Laughter of my three grandchildren

A porch that overlooks the ocean

Waking up to the sounds of waves greeting the shore

Seashells

Early morning sunrises

Baby Sea Turtles

Hearing my almost one-year old grandbaby boy Wyatt yell, Da-dy and watching my son come running.  Both wearing the same smiles. 

Safe travels

The cashier at the gas station as the sun illuminated her smile. “Thank you to the Good Lord for the sunshine,” she said with a loud shout.  “Please Lord, bless us with it all day.” 

Time spent with family

Quiet moments with God 

It seems as though the week of vacation–time speeds up.  And I lost a day this week somehow thinking it was Wednesday all day and it was actually Thursday.  Bummer to say the least when I found out we only had one full day left.

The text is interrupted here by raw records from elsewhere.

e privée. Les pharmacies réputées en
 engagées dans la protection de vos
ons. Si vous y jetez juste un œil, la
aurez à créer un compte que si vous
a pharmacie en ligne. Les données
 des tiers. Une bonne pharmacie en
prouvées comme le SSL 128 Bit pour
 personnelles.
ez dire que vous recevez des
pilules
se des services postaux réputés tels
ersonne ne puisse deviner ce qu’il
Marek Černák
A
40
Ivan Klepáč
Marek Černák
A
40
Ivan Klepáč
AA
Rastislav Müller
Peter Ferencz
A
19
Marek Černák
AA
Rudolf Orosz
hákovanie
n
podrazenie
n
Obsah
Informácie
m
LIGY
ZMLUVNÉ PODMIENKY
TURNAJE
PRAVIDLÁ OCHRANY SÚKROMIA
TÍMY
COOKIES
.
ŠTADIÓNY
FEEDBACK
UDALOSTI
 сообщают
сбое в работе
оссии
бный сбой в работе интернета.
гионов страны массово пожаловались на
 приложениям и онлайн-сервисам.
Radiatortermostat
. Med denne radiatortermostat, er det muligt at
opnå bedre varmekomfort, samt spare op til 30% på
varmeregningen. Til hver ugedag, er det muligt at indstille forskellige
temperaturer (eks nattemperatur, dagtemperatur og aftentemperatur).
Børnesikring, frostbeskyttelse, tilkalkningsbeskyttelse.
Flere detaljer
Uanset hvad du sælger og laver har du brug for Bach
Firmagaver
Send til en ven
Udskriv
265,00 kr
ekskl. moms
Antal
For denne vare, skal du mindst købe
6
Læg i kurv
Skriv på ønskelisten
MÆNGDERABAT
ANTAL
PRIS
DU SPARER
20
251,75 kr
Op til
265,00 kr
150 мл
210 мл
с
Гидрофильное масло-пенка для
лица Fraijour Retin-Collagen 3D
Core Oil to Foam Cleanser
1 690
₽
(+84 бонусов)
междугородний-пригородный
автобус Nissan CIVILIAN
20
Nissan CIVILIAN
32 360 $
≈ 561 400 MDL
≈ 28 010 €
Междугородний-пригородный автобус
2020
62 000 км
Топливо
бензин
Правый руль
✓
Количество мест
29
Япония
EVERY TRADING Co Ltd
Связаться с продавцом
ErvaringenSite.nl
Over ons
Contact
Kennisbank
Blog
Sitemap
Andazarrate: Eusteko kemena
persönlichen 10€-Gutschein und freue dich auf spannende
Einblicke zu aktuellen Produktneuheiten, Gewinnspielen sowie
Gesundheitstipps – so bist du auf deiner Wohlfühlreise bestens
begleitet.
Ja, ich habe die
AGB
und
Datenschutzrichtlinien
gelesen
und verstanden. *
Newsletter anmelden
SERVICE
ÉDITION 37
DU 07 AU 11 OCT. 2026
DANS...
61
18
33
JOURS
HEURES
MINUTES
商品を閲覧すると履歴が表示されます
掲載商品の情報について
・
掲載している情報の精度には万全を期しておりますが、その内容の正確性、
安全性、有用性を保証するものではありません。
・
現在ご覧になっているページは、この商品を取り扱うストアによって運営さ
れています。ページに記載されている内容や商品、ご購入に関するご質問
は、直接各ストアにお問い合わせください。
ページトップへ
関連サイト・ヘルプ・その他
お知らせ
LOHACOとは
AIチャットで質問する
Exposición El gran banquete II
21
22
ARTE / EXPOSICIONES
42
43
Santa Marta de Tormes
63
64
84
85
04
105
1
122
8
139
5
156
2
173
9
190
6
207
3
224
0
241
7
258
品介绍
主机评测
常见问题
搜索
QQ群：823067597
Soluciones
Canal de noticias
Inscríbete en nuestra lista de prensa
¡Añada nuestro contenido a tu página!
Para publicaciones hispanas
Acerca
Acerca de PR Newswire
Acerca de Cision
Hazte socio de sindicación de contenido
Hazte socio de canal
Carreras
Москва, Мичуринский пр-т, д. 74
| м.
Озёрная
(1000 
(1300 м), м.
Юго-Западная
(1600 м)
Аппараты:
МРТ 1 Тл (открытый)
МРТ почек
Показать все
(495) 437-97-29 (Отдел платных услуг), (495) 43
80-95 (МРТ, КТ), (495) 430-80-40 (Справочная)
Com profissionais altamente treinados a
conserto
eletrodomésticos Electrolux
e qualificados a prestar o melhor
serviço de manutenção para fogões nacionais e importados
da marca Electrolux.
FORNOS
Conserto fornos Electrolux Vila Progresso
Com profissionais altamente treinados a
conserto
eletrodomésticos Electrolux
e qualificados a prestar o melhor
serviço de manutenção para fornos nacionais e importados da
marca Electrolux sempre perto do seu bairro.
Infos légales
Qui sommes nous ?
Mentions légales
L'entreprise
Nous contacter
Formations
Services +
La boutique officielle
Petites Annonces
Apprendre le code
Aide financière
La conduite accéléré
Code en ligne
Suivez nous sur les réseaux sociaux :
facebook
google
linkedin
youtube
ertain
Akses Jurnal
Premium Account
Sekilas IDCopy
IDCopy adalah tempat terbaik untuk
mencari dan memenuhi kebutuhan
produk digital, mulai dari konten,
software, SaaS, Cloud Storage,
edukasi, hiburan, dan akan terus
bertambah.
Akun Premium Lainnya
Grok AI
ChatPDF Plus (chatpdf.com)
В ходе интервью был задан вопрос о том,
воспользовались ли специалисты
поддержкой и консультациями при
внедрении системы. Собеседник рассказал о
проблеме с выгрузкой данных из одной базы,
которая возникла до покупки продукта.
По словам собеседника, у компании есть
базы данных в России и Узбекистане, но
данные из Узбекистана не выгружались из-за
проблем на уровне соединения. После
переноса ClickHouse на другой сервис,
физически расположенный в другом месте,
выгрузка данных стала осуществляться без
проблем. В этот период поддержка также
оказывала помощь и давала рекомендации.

But shouldn’t it be that way though? Not been disappointed, so to speak because of the lack of time.  But grateful for the time we have remaining when spending moments with family, even if the time is for a week, a day, or a few short minutes. Time should never be a thought, only a thankfulness, when surrounded by those you love.

Let us come before His presence with thanksgiving, and make a joyful noise unto Him with psalms.  For the Lord is a great God, and a great King above all gods. In His hand are the deep places of the earth: the strength of the hills is His also. The sea is His, and He made it: and His hands formed the dry land.